▶ [Assignment]: Write the next part of the Dokploy deployment guide, starting right after its last line.

▶ [Extract provided]:
/---
Deploy your first application
# In the Dokploy UI:
# 1. Projects → Create Project
# 2. + Create Service → Application
# 3. Configure:
# - Provider: GitHub / GitLab / Bitbucket / Git (custom URL)
# - Repository and branch
# - Build type: Nixpacks (auto-detect) / Dockerfile / Docker Compose / Static
# 4. + Create Domain → enter your app's domain
# Traefik auto-issues an SSL certificate via Let's Encrypt
# 5. Deploy
# Nixpacks language detection covers:
# Node.js, Python, Ruby, Go, PHP, Java, Rust, .NET, Elixir, Crystal
Deploy a database
# In your project:
# + Create Service → Database → PostgreSQL / MySQL / MariaDB / MongoDB / Redis
# Dokploy provisions the container with:
# - Auto-generated credentials
# - Internal connection string for your apps
# - Automated backup schedule (optional)
# - One-click restore from backup
Inject the database URL into your app as an environment variable via the app's Environment section.
Verify the installation
# Check Dokploy stack is running
docker ps | grep dokploy
# Service health (from VPS shell)
curl -s http://localhost:3000/api/health
# Resource usage
docker stats --no-stream | grep dokploy
Runtime footprint
Measured 2026-05-02 on local Docker (4 vCPU / 8 GB RAM).
Dokploy stack itself (before deploying any apps):
| Service | Idle RAM |
|---|---|
| dokploy (main app) | 300 MB |
| traefik (proxy) | 50 MB |
| db (PostgreSQL) | 180 MB |
| redis | 20 MB |
| Total (Dokploy stack) | 550 MB |
Apps deployed via Dokploy add their own RAM. Size your VPS as: Dokploy overhead (~600 MB) + your app RAM budget.
Upgrading Dokploy
# Dokploy has a built-in update option:
# Settings → Server → Dokploy → Update to latest
# Or via CLI (re-run the install script):
curl -sSL https://dokploy.com/install.sh | sh
# Dokploy checks for and applies schema migrations automatically on startup
Cost vs Heroku / Railway
| Heroku Eco (3 dynos) | Railway Hobby | Dokploy on Liquid Web | |
|---|---|---|---|
| Monthly cost | $15/mo | $5/mo usage-based | ~$3.50/mo VPS |
| Apps | 3 | Unlimited | Unlimited |
| Databases | Add-on pricing | Add-on pricing | Included (self-managed) |
| Build minutes | 1,000 free | $0.005/min | On your VPS hardware |
| Custom domains + SSL | ✓ | ✓ | ✓ (automatic) |
| Self-hostable | ✗ | ✗ | ✓ |
Prices subject to change. Verify at heroku.com/pricing, railway.app/pricing, and liquidweb.com/vps-hosting/self-managed/.
\---
▶ [Supplied information]:
/---
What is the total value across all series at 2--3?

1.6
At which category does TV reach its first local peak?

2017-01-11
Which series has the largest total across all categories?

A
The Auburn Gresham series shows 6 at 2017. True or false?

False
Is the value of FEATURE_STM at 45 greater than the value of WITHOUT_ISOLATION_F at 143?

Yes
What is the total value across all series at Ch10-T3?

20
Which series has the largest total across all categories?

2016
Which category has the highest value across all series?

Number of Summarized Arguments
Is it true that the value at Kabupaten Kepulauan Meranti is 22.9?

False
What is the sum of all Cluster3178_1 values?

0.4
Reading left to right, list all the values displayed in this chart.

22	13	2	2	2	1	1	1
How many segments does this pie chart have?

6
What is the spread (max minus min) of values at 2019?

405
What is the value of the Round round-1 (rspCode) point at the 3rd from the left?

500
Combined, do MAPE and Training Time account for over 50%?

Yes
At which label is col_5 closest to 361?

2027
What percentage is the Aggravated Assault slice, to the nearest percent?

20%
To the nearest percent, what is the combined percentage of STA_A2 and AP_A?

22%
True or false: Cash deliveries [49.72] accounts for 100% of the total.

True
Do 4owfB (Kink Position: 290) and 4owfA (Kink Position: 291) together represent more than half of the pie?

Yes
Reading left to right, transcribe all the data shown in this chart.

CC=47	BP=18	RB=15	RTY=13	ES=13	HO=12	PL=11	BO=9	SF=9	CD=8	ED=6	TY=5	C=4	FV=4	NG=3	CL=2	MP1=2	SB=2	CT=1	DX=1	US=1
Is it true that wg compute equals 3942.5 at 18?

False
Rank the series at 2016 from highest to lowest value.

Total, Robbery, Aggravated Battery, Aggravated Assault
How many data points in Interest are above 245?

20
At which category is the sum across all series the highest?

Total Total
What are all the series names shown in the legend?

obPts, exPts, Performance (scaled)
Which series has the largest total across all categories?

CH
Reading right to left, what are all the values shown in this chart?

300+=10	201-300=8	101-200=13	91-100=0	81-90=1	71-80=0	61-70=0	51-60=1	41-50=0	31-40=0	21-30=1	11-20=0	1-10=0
\---
▶ [Answer area]:
Coolify vs Dokploy: which to choose?
| Coolify | Dokploy | |
|---|---|---|
| Idle RAM | ~800 MB | ~600 MB |
| GitHub stars | ~52k | ~31k |
| Multi-server | ✓ | ✓ (v0.14+) |
| Docker Swarm | ✓ | Partial |
| UI design | Functional, feature-dense | Cleaner, simpler |
| Release cadence | Frequent beta patches | Monthly releases |
| License | Apache-2.0 | Apache-2.0 |
Both are solid choices. Use Coolify if you want the larger community and battle-tested multi-server support. Use Dokploy if you want a leaner footprint and a cleaner UI at the cost of a smaller community.
When this isn't right for you
- You need Docker Swarm orchestration. Dokploy's Swarm support is partial as of v0.14.0. For production Swarm workloads, Coolify's Swarm integration is more complete.
- You need Kubernetes. Dokploy is not a Kubernetes platform. For K8s, consider a managed cluster (Liquid Web does not currently offer managed Kubernetes, so verify at the time of purchase) or Rancher/K3s on a dedicated server.
- You have a large team with complex access control. Dokploy's role-based access is simpler than enterprise IAM. For SAML/SSO requirements, neither Dokploy nor Coolify's OSS version covers this, so evaluate the enterprise tiers.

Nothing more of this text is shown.